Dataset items
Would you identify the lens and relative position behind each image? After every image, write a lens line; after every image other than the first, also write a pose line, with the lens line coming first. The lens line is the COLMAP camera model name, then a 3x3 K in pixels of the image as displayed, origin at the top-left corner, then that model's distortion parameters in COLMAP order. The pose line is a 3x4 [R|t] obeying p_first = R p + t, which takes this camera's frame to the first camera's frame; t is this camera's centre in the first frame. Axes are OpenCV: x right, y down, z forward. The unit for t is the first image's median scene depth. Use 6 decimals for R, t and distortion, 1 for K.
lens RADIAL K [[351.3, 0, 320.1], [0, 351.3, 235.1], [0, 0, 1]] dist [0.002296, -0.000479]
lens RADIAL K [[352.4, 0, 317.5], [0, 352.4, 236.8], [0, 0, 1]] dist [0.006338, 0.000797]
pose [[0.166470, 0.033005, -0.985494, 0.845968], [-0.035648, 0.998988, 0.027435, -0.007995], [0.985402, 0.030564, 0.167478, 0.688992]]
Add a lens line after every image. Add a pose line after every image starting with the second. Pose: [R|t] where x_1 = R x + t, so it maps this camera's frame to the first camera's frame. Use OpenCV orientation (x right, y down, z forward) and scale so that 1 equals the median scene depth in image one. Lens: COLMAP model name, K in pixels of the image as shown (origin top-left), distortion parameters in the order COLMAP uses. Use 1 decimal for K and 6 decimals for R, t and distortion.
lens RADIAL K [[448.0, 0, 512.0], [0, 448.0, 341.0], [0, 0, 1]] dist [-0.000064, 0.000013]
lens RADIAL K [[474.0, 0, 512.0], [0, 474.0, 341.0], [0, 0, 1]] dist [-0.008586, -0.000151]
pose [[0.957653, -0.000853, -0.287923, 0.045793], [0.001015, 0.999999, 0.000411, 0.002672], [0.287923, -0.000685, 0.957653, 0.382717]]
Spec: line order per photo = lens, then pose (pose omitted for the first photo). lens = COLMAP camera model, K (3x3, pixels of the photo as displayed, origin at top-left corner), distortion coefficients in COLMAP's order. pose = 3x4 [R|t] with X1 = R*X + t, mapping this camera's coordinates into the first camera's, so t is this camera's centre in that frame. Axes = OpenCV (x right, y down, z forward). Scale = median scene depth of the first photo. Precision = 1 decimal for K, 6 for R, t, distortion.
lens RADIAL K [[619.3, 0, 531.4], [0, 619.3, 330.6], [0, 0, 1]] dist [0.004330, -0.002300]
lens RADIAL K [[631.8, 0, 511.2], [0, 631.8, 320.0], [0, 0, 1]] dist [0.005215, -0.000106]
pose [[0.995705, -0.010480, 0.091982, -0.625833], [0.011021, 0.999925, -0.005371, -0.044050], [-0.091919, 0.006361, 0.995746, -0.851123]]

Try it -
Copy every one of the items above verbatim, keeping each line unchanged.

Solution for this task -
Would you identify the lens and relative position behind each image? After every image, write a lens line; after every image other than the first, also write a pose line, with the lens line coming first. The lens line is the COLMAP camera model name, then a 3x3 K in pixels of the image as displayed, origin at the top-left corner, then that model's distortion parameters in COLMAP order. The pose line is a 3x4 [R|t] obeying p_first = R p + t, which takes this camera's frame to the first camera's frame; t is this camera's centre in the first frame. Axes are OpenCV: x right, y down, z forward. The unit for t is the first image's median scene depth. Use 6 decimals for R, t and distortion, 1 for K.
lens RADIAL K [[351.3, 0, 320.1], [0, 351.3, 235.1], [0, 0, 1]] dist [0.002296, -0.000479]
lens RADIAL K [[352.4, 0, 317.5], [0, 352.4, 236.8], [0, 0, 1]] dist [0.006338, 0.000797]
pose [[0.166470, 0.033005, -0.985494, 0.845968], [-0.035648, 0.998988, 0.027435, -0.007995], [0.985402, 0.030564, 0.167478, 0.688992]]
Add a lens line after every image. Add a pose line after every image starting with the second. Pose: [R|t] where x_1 = R x + t, so it maps this camera's frame to the first camera's frame. Use OpenCV orientation (x right, y down, z forward) and scale so that 1 equals the median scene depth in image one. Lens: COLMAP model name, K in pixels of the image as shown (origin top-left), distortion parameters in the order COLMAP uses. Use 1 decimal for K and 6 decimals for R, t and distortion.
lens RADIAL K [[448.0, 0, 512.0], [0, 448.0, 341.0], [0, 0, 1]] dist [-0.000064, 0.000013]
lens RADIAL K [[474.0, 0, 512.0], [0, 474.0, 341.0], [0, 0, 1]] dist [-0.008586, -0.000151]
pose [[0.957653, -0.000853, -0.287923, 0.045793], [0.001015, 0.999999, 0.000411, 0.002672], [0.287923, -0.000685, 0.957653, 0.382717]]
Spec: line order per photo = lens, then pose (pose omitted for the first photo). lens = COLMAP camera model, K (3x3, pixels of the photo as displayed, origin at top-left corner), distortion coefficients in COLMAP's order. pose = 3x4 [R|t] with X1 = R*X + t, mapping this camera's coordinates into the first camera's, so t is this camera's centre in that frame. Axes = OpenCV (x right, y down, z forward). Scale = median scene depth of the first photo. Precision = 1 decimal for K, 6 for R, t, distortion.
lens RADIAL K [[619.3, 0, 531.4], [0, 619.3, 330.6], [0, 0, 1]] dist [0.004330, -0.002300]
lens RADIAL K [[631.8, 0, 511.2], [0, 631.8, 320.0], [0, 0, 1]] dist [0.005215, -0.000106]
pose [[0.995705, -0.010480, 0.091982, -0.625833], [0.011021, 0.999925, -0.005371, -0.044050], [-0.091919, 0.006361, 0.995746, -0.851123]]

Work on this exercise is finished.